Biomass waste can be processed to Char and Wood vinegar by pyrolysis, and so delivers valuable products such as pesticide replacements, and soil enhancers []. Within the Circular B-I/O project, which is kindly funded by the Volkswagenfoundation, several biomasses are researched systematically and with the support of Artificial Intelligence in the coming years, in order to replace some of the clinker by biomass ashes in the cement production. Hereby the intention of reducing the cement production’s CO2 emissions is the driving motivation, which is all the more urgent, given the rising CO2 footprint, especially from the energy production (Laura Cozzi, Thomas Spencer, 01 March 2024). In the process of ashing, char should be produced in part, as a means to sequestrate the CO2 in the form of carbon, that in turn was metabolized by growing biomass. Hereby healthy growing trees are excluded as a target, but the millions of tons of waste from agriculture plus the invasive species and cultivations that are infested and need to be removed before pests are spreading to healthy plants. Therefore, as co-lateral research this one aims at estimating what the potential savings by replacing pure combustion with a process that pyrolyzes dominating the combustion. Previous experiments, published on DGMs EUROMAT23 with charring of Beech and Birchwood has shown that the climate relieving pyrolysis preponders the climate burdening combustion. Per kilogram of 24% moist birchwood, and with a 29% char yield, 0,210 kg CO2eq were emitted, while 0,77kg CO2eq were sequestrated. Thus, the conclusion seems justified that carbonizing this way unloads the atmosphere from CO2, which is a growing worry (Nimisha Tripathi1*, 2019). Carbonizing in tropical countries seems even more worth, with much faster growing biomass, and given these encouraging results, the carbonization of other biomass waste is worth studying. Given that this is observed for Birchwood material, the question arises, what tropical materials’s behavior is whether it is worth studying further.

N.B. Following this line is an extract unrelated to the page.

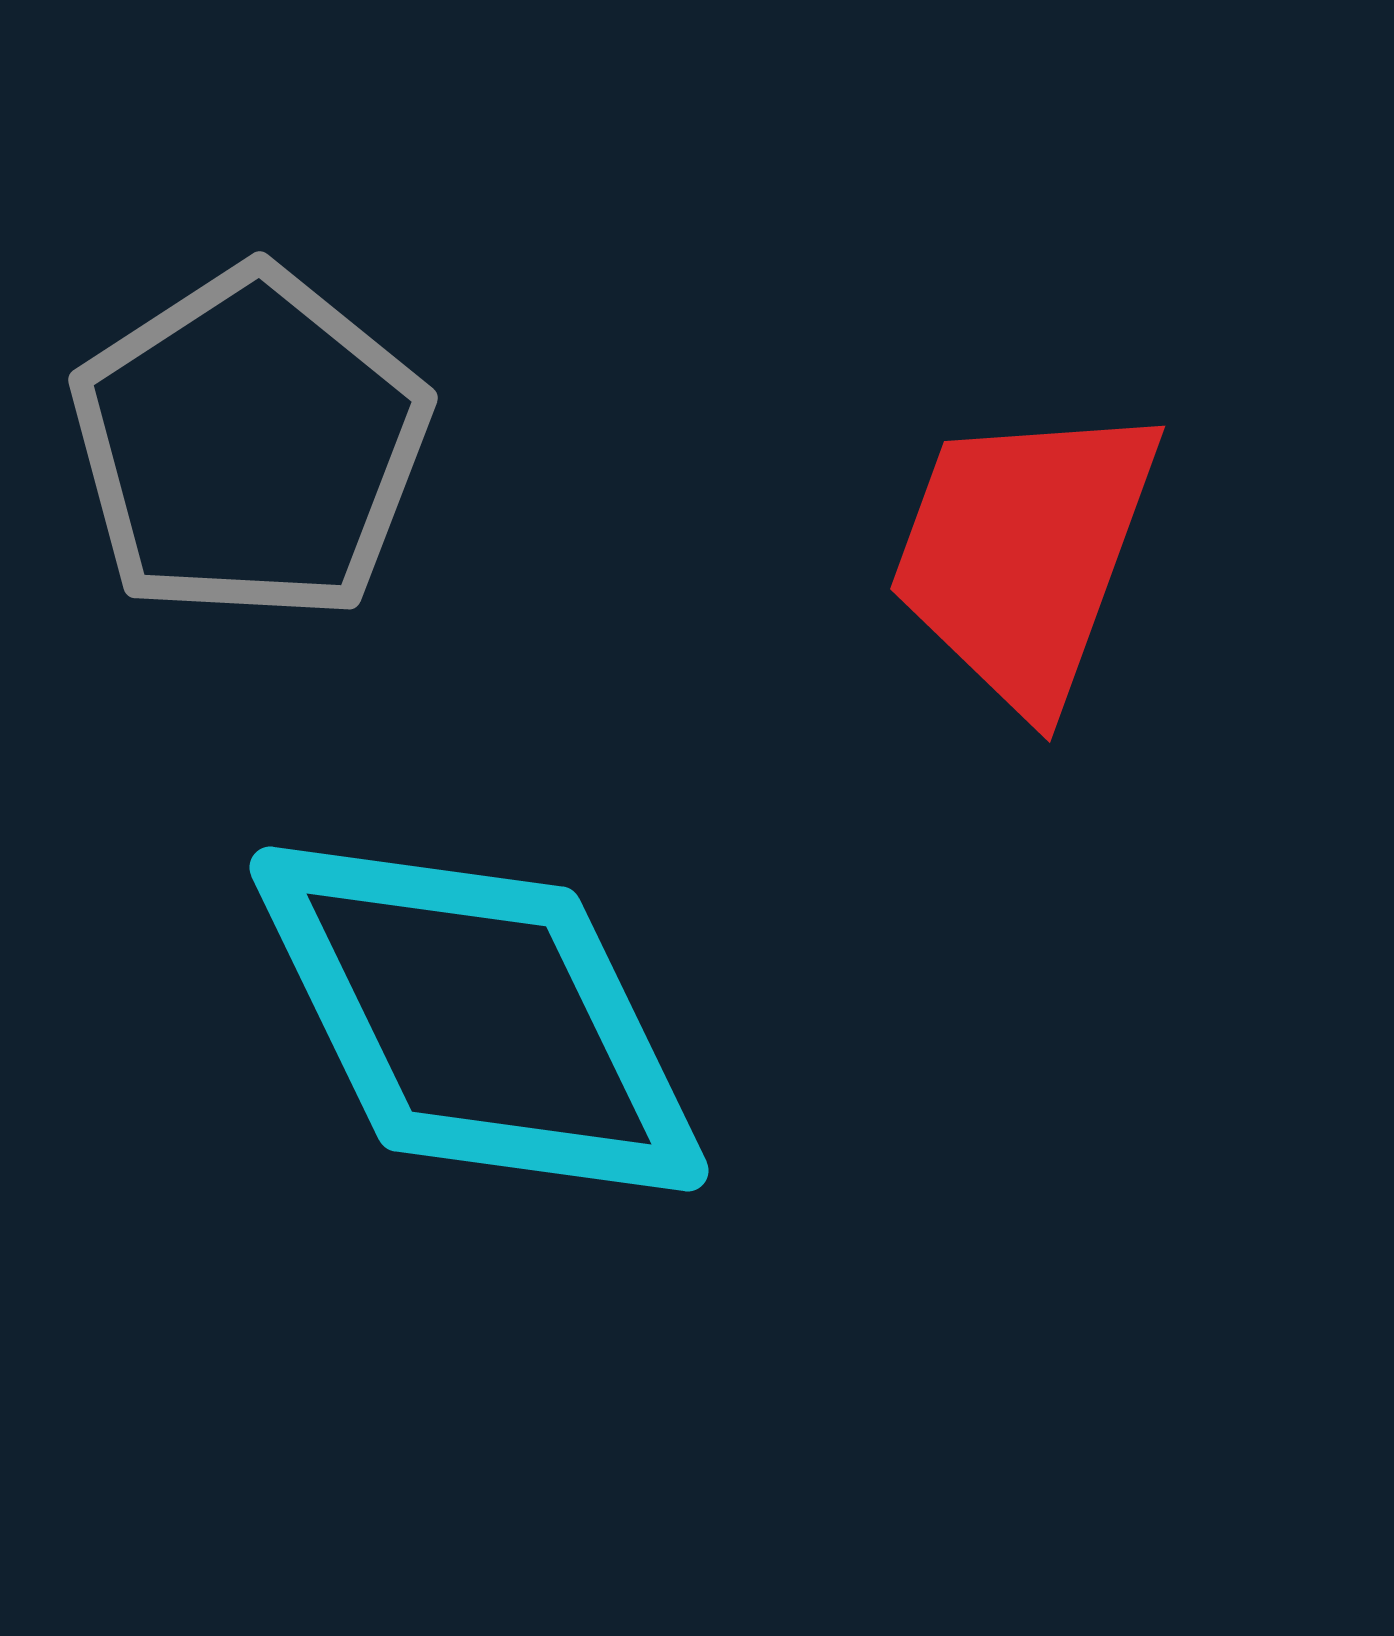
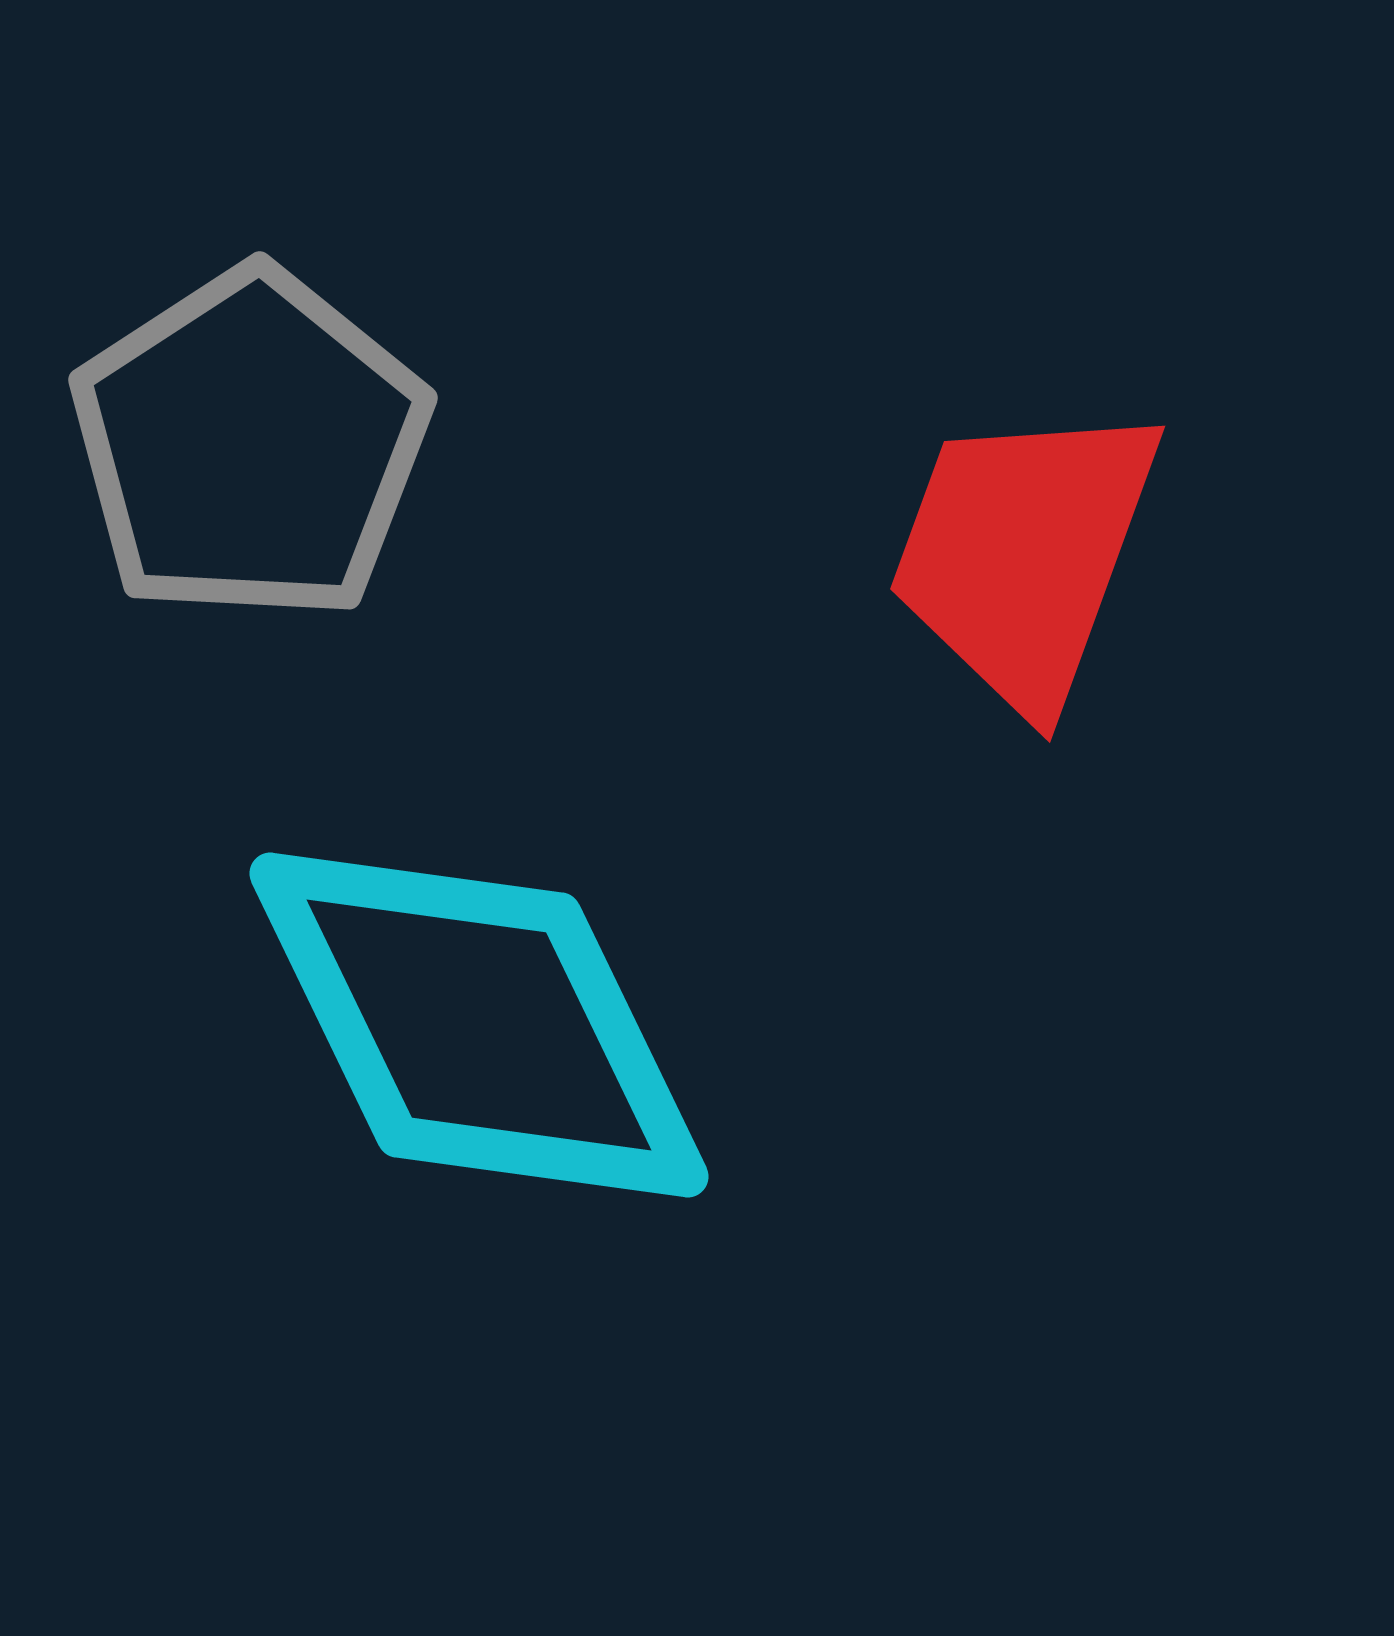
cyan diamond: moved 6 px down
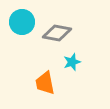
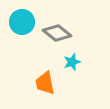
gray diamond: rotated 28 degrees clockwise
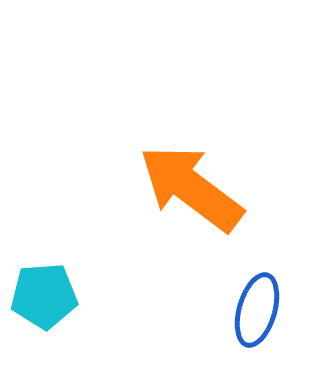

Specifically, this research is aiming at agricultural waste from Kenya generally and as a first value chain the Macadamia shells especially. The Macadamia nut is not a subject of this research, only to the degree that the reference in the value chain is the dried nut’s weight. Instead, Macadamia’s outer soft and inner hard shell are studied in order to estimate the climate effects by pyrolyzing these waste materials. On the other hand, these shells are now either dumped to the ground, as the author observed personally during a field visit in Kenya or utilized as a fuel or production additive. In competition to pyrolyzing, the Macadamia’s hard shell is utilized for the carbonization of steel, given its low ash content and high carbon content, as Mansuri et all are reporting (Irshad Mansuri, Rifat Farzana, Ravindra Rajarao, & Veena Sahajwalla, 2018). Another competing utilization is the one of Macadamia nut shell’s char being an adsorbent for CO2 from combustion plants (Jun-Seok Bae, Shi Su, 2013), where it was found that the porous structure is a good adsorbent.

Here in this study Macadamia Nut’s soft 52,0% and hard shell 33,5%is studied in order to estimate the effect of pyrolyzing that as a means to sequestrate Carbon Dioxide, while adding value chains for income generation to smallholders. The Nut itself amounts to only 14,5% (in terms of the moist macadamia which is dried from about 25% to less than 2%), meaning that the soft-shell amounts to 3,59 times more than the charted trade volumes of macadamia nuts, thus abundance of material for charring. By burning this biomass waste and by starving the combustion, and with predominant pyrolysis it is hoped that over 55% of the equivalent CO2 will be sequestered. Given pyrolysis under atmospheric conditions also generates Wood vinegar that can be utilized as pesticide replacement, the amount is determined. The Char- and Wood vinegar yield over selected temperatures is going to be discussed.

Since the pyrolysis and combustion process will also generate ashes, their mineral content is going to be measured by means of X-Ray Fluorescence (XRF). Initial measurements show Calcium contents of 4.552%, Silicon 2.779 % and Potassium over 66,52% in the inner macadamia hard shell and respectively 4.491% Ca, Silicon 11.12 % and Potassium over 57,83% in the outer macadamia soft shell. This allows estimating the minerals relevant to clinker replacement during the cement production process, allowing to estimate the climate effects. The samples for these experiments are collected off Kenya in the first semester of 2023, but the results of the common agricultural products can be easily transferred to other locations.

The conclusion of this research might be supporting the hypothesis that “biomass waste pyrolysis can relief the climate by means of carbon sequestration, while diversifying and intensifying income generation in countries of the global South.”